Instantaneous velocity fields from Adaptive Correlation PIV results for the Nearfield case, path length 0.5 m. Top panel show the vertical velocity at low optical turbulence, ΔT = 4 °C. The velocity for high optical turbulence, ΔT = 13 °C, using the same post-processing algorithm is shown on the bottom and reveals considerable noise. Color scale is in m/s and the arrows indicate velocity vectors.

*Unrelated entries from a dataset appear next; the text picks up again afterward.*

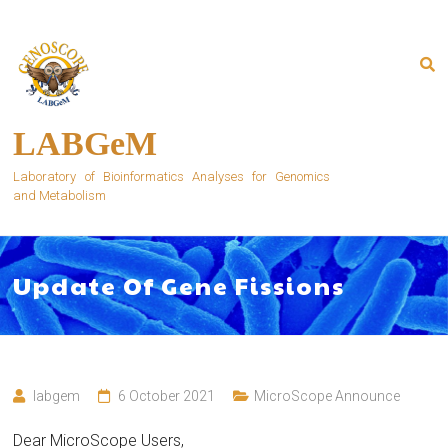
Skip
to
content
LABGeM
Laboratory of Bioinformatics Analyses for Genomics
and Metabolism
Update Of Gene Fissions
labgem
6 October 2021
MicroScope Announce
Dear MicroScope Users,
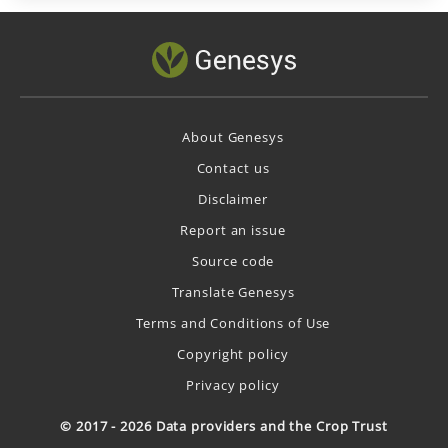
About Genesys
Contact us
Disclaimer
Report an issue
Source code
Translate Genesys
Terms and Conditions of Use
Copyright policy
Privacy policy
© 2017 - 2026 Data providers and the Crop Trust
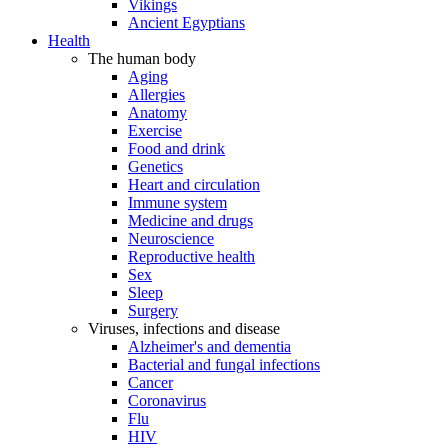
Vikings
Ancient Egyptians
Health
The human body
Aging
Allergies
Anatomy
Exercise
Food and drink
Genetics
Heart and circulation
Immune system
Medicine and drugs
Neuroscience
Reproductive health
Sex
Sleep
Surgery
Viruses, infections and disease
Alzheimer's and dementia
Bacterial and fungal infections
Cancer
Coronavirus
Flu
HIV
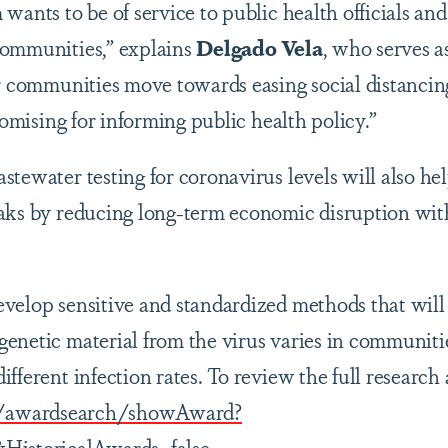
wants to be of service to public health officials and
communities,” explains
Delgado Vela
, who serves as
ur communities move towards easing social distancin
promising for informing public health policy.”
stewater testing for coronavirus levels will also h
aks by reducing long-term economic disruption with
velop sensitive and standardized methods that will
enetic material from the virus varies in communitie
fferent infection rates. To review the full research 
ov/awardsearch/showAward?
storicalAwards=false
.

Since the degrading effect of optical turbulence on optical signal transmission is cumulative over the length of the optical path, the strongest impact can be anticipated for the high optical turbulence in the Farfield case. This was confirmed qualitatively in the raw images acquired by PIV, the most blurring and distortion occurs for high optical turbulence at long optical path lengths (Fig. 2). The velocity data confirmed this effect as seen in Figs. 4 (bottom) and 5 (top), which show excessive noise in the PIV velocity for highest optical turbulence, at the Farfield measurement location when using the same post-processing as used for the Nearfield data, i.e. a fixed interrogation area of 16 × 16 pixels.

Figure 5
figure 5

Time series of PIV results at the location of LDA beam crossing using Adaptive Correlation and Adaptive PIV algorithms for the Farfield measurements with a path of close to 2 m. Top panel shows the vertical velocity inferred from Adaptive Correlation using a fixed interrogation area of 16 × 16 pixels at highest optical turbulence, ΔT = 13 °C. There is significant noise in the PIV signal, due to the optical turbulence effect of smearing and defocusing the PIV particles. Middle and bottom panels are also for highest optical turbulence, ΔT = 13 °C, but using a fixed interrogation area of 64 × 64 pixel for the middle panel and, in the bottom panel, inferred with the Adaptive PIV algorithm, which varies the interrogation area depending on particle concentration and velocity gradients.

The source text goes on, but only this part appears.